You are king so go into the light…

You are king so go into the light…

These are the words the voices have been telling me since Tues. I haven’t had commanding voices that were severe until tonight. I contacted a couple of friends and they helped me to get through until the medication kicked in. It has been a week that the voices started. This never bodes well. I know it is because of the stress of the death of my aunt and going to the wake and funeral. My family is very loving so it wasn’t like I was awkward or anything. I just didn’t want to say goodbye to my aunt. It hurts so bad having her gone. But she has been gone longer than her physical body ceased to exist. Parkinson’s dementia made her into a shell of a person that just became silent and I think that was when we really lost her. I feel so bad for my cousins who watched her deteriorate. It must have been so painful and I really hate that this disease not only affected my aunt, but her son and his family.

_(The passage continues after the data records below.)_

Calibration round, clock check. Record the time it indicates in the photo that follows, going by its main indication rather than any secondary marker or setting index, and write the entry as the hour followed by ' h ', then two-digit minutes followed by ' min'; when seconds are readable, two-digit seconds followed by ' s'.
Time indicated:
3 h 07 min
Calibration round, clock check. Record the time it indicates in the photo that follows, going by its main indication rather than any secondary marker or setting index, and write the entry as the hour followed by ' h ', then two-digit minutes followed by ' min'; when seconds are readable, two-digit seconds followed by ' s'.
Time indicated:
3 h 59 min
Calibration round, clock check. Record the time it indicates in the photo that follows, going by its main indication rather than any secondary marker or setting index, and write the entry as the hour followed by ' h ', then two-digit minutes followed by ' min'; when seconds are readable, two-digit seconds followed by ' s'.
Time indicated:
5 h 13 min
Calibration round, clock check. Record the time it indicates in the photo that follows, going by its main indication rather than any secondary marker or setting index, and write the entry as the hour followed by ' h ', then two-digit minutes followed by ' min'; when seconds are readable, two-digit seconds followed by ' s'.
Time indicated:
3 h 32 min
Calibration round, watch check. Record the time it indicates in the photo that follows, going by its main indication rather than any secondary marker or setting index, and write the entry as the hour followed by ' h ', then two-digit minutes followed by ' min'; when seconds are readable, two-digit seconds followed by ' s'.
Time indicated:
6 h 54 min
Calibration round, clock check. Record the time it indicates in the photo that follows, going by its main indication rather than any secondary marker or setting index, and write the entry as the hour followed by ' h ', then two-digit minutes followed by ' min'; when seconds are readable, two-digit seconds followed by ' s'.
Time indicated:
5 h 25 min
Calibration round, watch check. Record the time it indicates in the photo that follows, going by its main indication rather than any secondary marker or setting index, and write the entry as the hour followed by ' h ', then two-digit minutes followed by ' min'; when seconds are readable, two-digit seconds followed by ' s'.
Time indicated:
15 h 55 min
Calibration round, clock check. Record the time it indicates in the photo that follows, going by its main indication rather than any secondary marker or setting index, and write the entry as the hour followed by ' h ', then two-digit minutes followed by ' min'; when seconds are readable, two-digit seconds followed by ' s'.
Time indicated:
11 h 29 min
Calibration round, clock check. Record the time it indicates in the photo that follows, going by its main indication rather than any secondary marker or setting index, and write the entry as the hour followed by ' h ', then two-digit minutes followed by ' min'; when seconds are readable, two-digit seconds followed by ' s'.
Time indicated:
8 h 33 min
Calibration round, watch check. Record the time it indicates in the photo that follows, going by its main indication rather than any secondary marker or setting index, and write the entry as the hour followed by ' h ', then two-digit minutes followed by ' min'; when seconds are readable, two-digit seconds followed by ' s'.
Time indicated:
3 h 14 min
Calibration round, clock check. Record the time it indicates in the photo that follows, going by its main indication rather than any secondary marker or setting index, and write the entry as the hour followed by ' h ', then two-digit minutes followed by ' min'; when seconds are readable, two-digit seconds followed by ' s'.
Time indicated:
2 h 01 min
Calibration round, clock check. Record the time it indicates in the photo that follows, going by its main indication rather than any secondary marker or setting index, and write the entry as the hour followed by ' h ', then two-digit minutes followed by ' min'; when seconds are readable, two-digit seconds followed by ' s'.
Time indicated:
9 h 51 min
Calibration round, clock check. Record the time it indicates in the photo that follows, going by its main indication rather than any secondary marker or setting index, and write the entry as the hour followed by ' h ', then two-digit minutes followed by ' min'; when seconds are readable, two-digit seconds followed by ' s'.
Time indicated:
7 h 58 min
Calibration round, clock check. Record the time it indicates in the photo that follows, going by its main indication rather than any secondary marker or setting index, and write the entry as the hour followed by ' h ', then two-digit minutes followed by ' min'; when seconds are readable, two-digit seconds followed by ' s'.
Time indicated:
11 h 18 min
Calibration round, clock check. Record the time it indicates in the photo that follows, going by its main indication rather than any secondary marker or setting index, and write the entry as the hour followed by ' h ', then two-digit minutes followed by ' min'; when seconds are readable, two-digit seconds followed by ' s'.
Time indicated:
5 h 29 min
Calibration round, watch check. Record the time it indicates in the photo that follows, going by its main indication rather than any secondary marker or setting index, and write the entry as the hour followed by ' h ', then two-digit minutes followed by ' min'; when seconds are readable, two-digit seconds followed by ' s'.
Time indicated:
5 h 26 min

I seem to have caught the family crud that has been making its rounds to all the family members. I am congested. I took a mega dose of vitamin D and will take another tomorrow to ward off the virus. I had my flu shot so I hope I don’t get a strain that is not in the vaccine. I honestly haven’t been really sick since 2008 when I got double pneumonia. God I was ill for a month and took forever to get my strength back.

Beginning of Dec I have a lot of appointments. I have an appointment with the psychiatrist that was assigned to me when my psych left. If the NP does not give me my Ativan, the way I take it and a 30 day supply, I will go back to him. I am tired of this “discussion” where it is only her points she wants me to see not mine. And I don’t think it is a good idea to mess up someone’s med regimen because of long-term effects. I just cannot tolerate this. I see the NP Monday and I will calmly explain that I understand her concerns but I do not care about the effects.

I hadn’t peed in six hours so I cathed and as I was doing so, it was a long void. I was trying so hard not to clamp off the catheter but a spasm occurred and urine flow stopped. Now I have to try again so I don’t wake up before 6 am. I am going to try in about a half hour or when I am finished with this blog, whichever comes first. I really hate that this is my life now. That I will be having to catharize myself forever now or end up in the emergency room because I don’t have the urge to pee. I feel so humiliated. Just increases the suicidality. I found out today at the OT appt that this is nerve damage. I thought it might be due to medication but she said not according to the urodynamic study. I feel really sad about this. It’s just another nail in my coffin. I can’t take my back constantly being broken down and worrying about facing surgery all the time.

Monday I am supposed to talk with a behavioral med psychologist. I hope it isn’t because my “team” told him I was not compliant with my care, meaning not taking my medication or skipping appointments, etc. I go to mostly all of my appointments except if there is good reason not to, like feeling sick or being in pain. I just am having a major problem with the urine thing because it just screams at me that I am disabled where before I knew I was but I really didn’t want to face it. Now it is staring at me in the face and I can’t deal. The depression is making me feel like I would be better off dead. And now the voices I should just take a bottle of pills so I can be king to go into the light. I have already decided I am going to end my life before my next birthday. It is just a matter of time and a few weeks away. I just hope I don’t end up back in the hospital when I see the NP next week. I don’t know if she will think going into the hospital will be a good idea and I hope she doesn’t because it is NOT a good idea, especially before a holiday. Just really bad to go into the hospital around a holiday.